La película del horror se proyecta una y otra vez. Memoria, verdad y justicia no se consiguen gratis, porque nada es más costoso que revivir las historias del sufrimiento propio y ajeno. De eso pueden dar fe quienes atestiguan en los juicios por crímenes de lesa humanidad. Son narraciones desgarradoras, pero necesarias. Por ese lugar pasó la madre de Mario Bravo, el nieto número 119 recuperado por las Abuelas de Plaza de Mayo. Mejor no describir los tormentos a los que ella fue sometida en un centro clandestino de detención tucumano. Separarla de su hijo recién nacido fue una de las tantas torturas que padeció. La mamá de Mario contó su caso de cara a los jueces. Quienes asisten a las audiencias reconocen que fue uno de los momentos más duros y conmovedores registrados en el seno del TOF.
El reencuentro de Mario con su mamá es uno de los tantos éxitos obtenidos por los organismos defensores de los derechos humanos -en este caso Abuelas-. Son colectivos que vienen bregando desde hace más de tres décadas por el cumplimiento de la ley y que las pasaron todas: la primavera alfonsinista con el juicio a las juntas; la reacción del Partido Militar traducida en el Punto Final y la Obediencia Debida; los indultos menemistas; la falsa reconciliación mantenida por el neoliberalismo delarruista; la decisión del kirchnerismo de transformar las causas en políticas de Estado. Hay una poderosa y consecuente historia de militancia en los organismos y las Abuelas son un ejemplo aplaudido en todo el mundo. Que Marcos Aguinis haya tratado a Estela de Carlotto de ser despreciable habla, básicamente, de él mismo.
La defensa de los derechos humanos excede largamente al kirchnerismo, que hizo un aporte valioso, pero no fue el único. La legislación que garantizó la impunidad dejó un resquicio -el robo de bebés- y por allí se siguió la ruta de los criminales. Con la llegada del nuevo milenio, nuevas generaciones de jueces y fiscales desenterraron las causas. Al momento de asumir la presidencia Néstor Kirchner había decenas de represores presos. Después fue el turno de la Corte Suprema de la Nación: declaró que los crímenes de lesa humanidad -aquellos cometidos desde el aparato del Estado- no prescriben penalmente.
Esta enumeración no es ociosa. Siempre conviene poner en contexto los hechos, sobre todo en tiempos como los que vivimos. Un editorial del diario “La Nación” (“No más venganza”), publicado al día siguiente de la elección que consagró a Mauricio Macri, provocó un cimbronazo. El texto, cuestionador de la validez de los juicios, fue repudiado por los propios periodistas del diario, quienes convocaron una asamblea en la Redacción. Macri, ya en su carácter de presidente electo, se apresuró a afirmar que su futuro Gobierno mantendrá la política de memoria, verdad y justicia. El titular de la Corte, Ricardo Lorenzetti, se pronunció en el mismo sentido.

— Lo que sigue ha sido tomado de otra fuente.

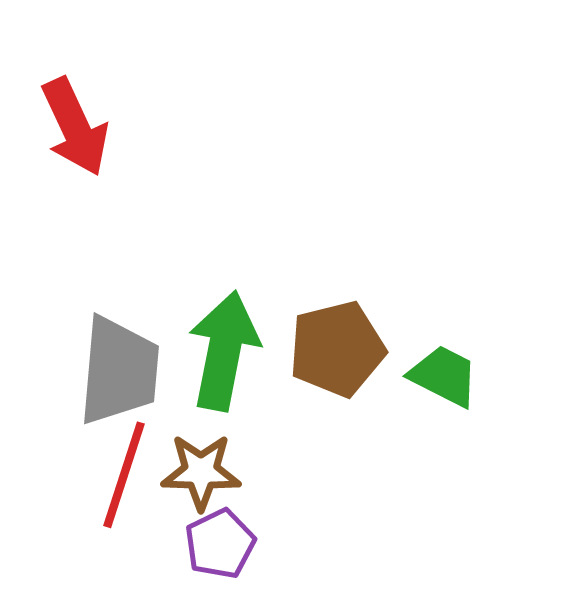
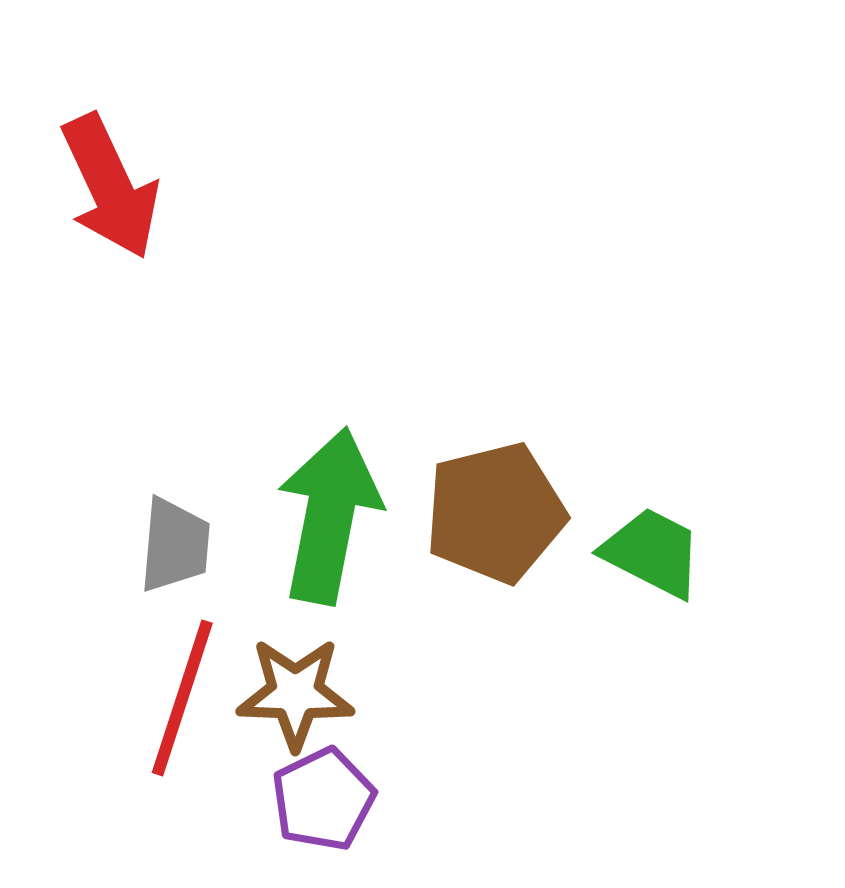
gray trapezoid: (119, 371) -> (175, 545), size x0.6

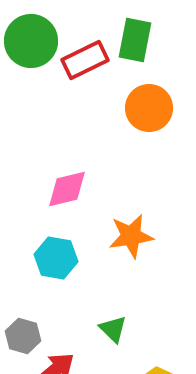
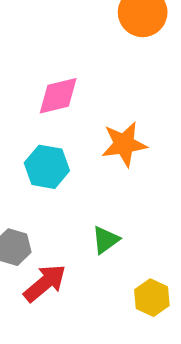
green triangle: (113, 329) -> (106, 240), turned 40

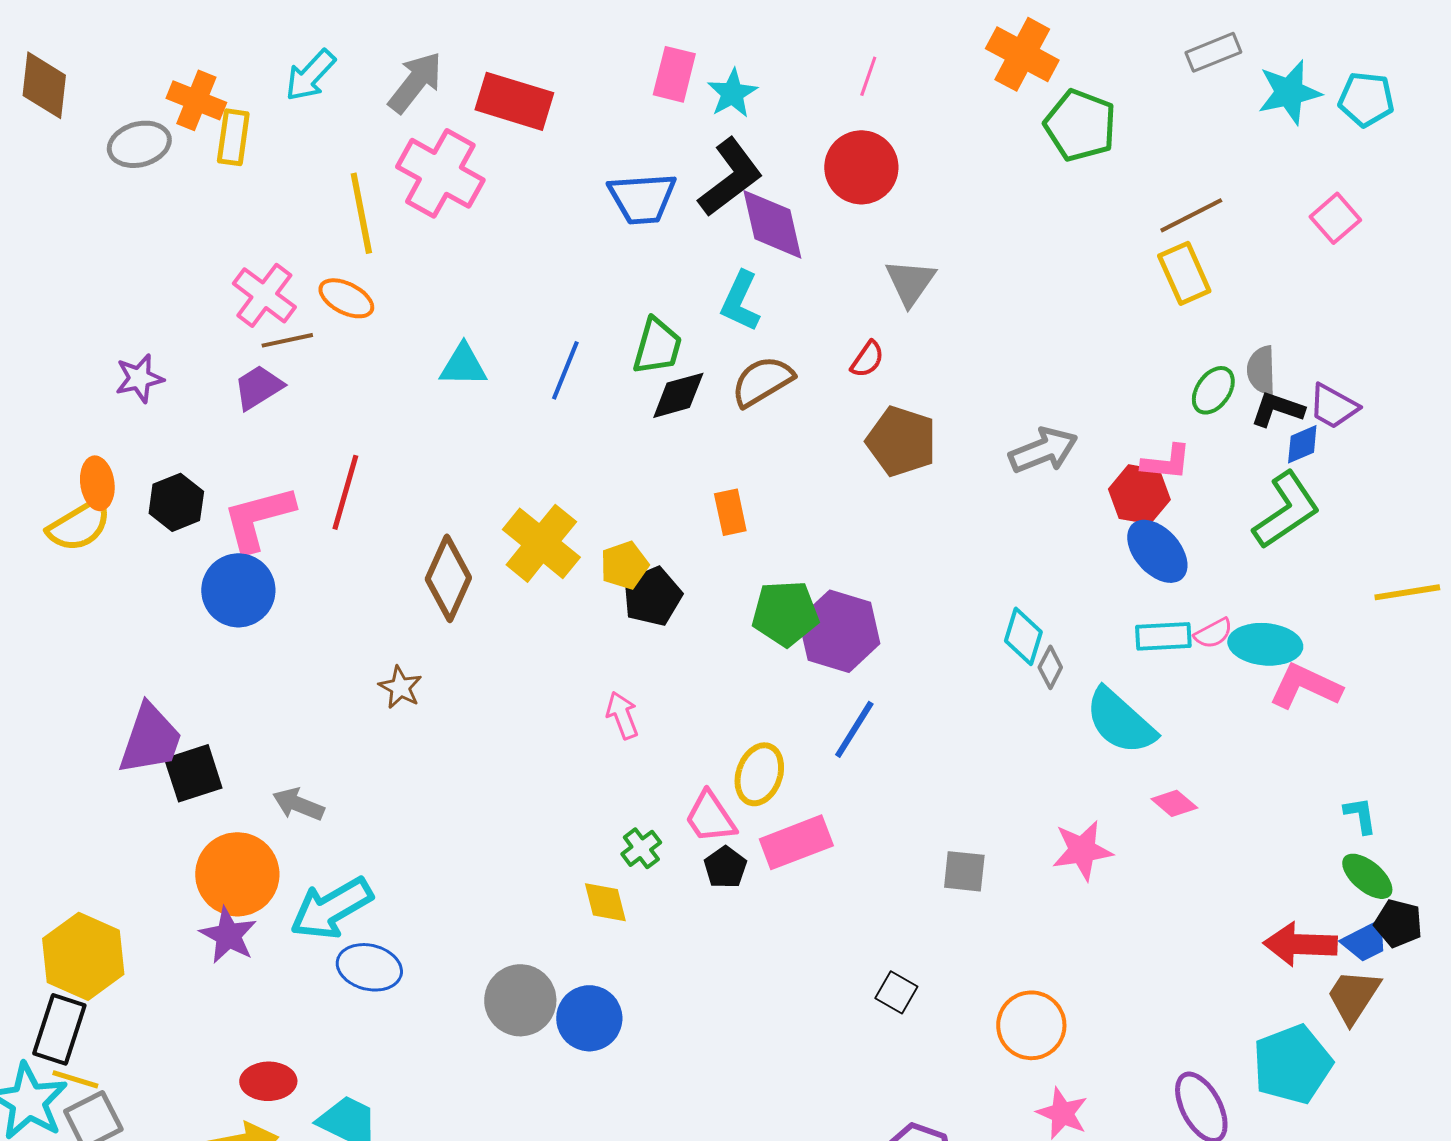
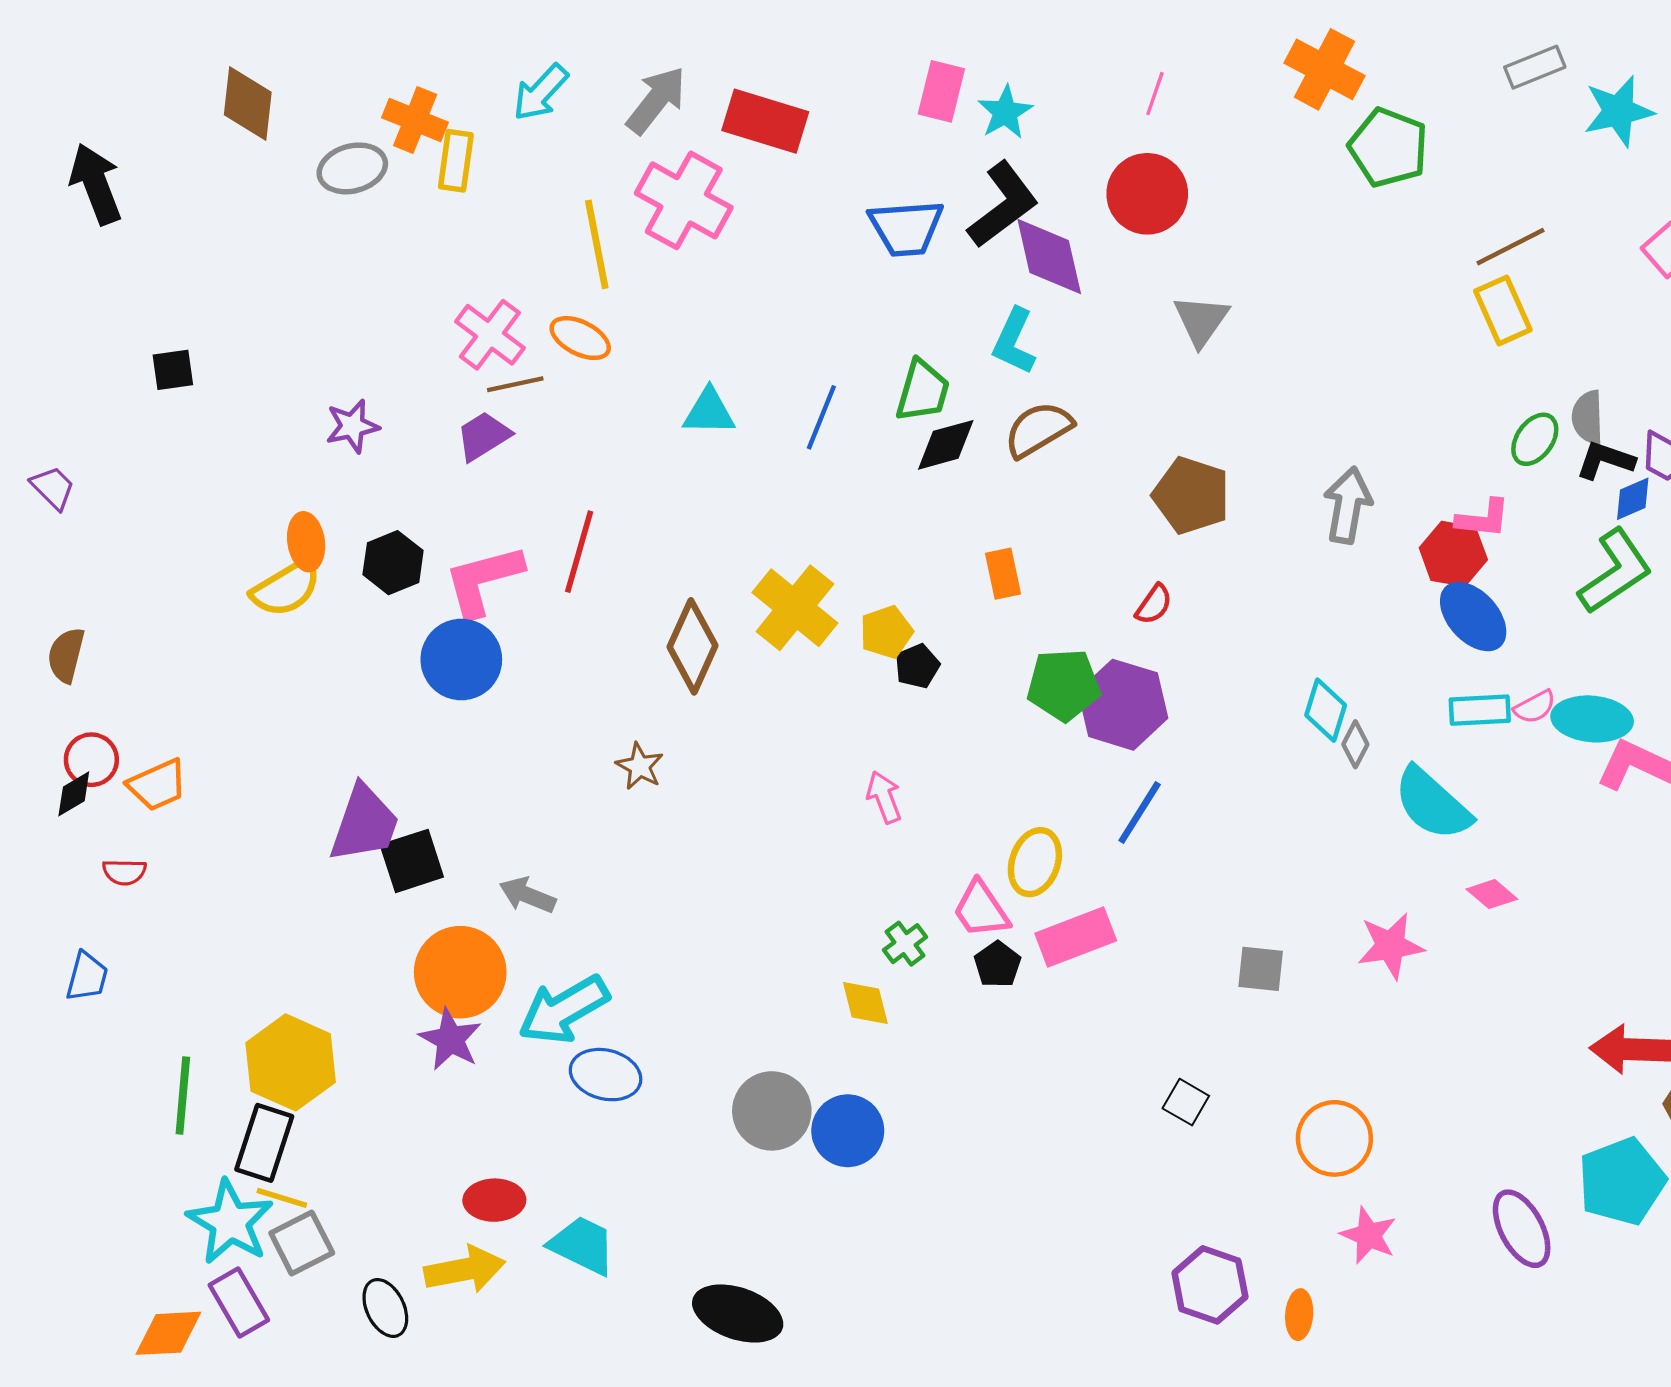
red semicircle: (867, 359) -> (1154, 604), moved
gray arrow: (1043, 450) -> (1348, 505), turned -58
black pentagon: (652, 596) -> (917, 666), size x0.7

Los acusados han sido juzgados con todas las garantías constitucionales, en procesos sujetos a Derecho. Dos mentiras circulan: que hay sentencias de antemano y que no se cuida la salud de los reclusos. Durante los últimos 10 años fueron condenados 622 represores y 57 fueron absueltos. A decenas de procesados se les dictó la falta de mérito. Del total de imputados, 1.065 están detenidos (49%), 753 permanecen en libertad (35%) y 59 están prófugos (3%). Además, murieron 280 imputados, 227 de ellos sin haber sido juzgados (en esa lista figuran Adel Vilas y Mario Benjamín Menéndez, ambos fallecidos sin haber respondido por su accionar en Tucumán). Estos son datos de la Procuraduría de Crímenes contra la Humanidad del Ministerio Público Fiscal.
En este cuadro tan complejo y significativo se inscriben cuatro noticias netamente positivas para Tucumán, acumuladas en un puñado de horas:
1) El apuntado encuentro de Mario Bravo con su mamá.
2) La señalización oficial del Pozo de Vargas como un predio en el que se cometieron delitos de lesa humanidad.
3) La designación de la Escuelita de Famaillá como el primer sitio oficial de la memoria de Tucumán.
4) La confirmación de que el 5 de mayo, casi dos semanas antes del festejo del Bicentenario, comenzarán las audiencias de la megacausa Operativo Independencia, la más grande que se juzgará en Tucumán.
La vorágine informativa suele minimizar o invisibilizar esta clase de sucesos, que mejoran nuestra calidad de vida porque fortalecen las instituciones, refuerzan el compromiso con la verdad histórica y nos recuerdan que, ante todo, la humanidad es lo que nos distingue.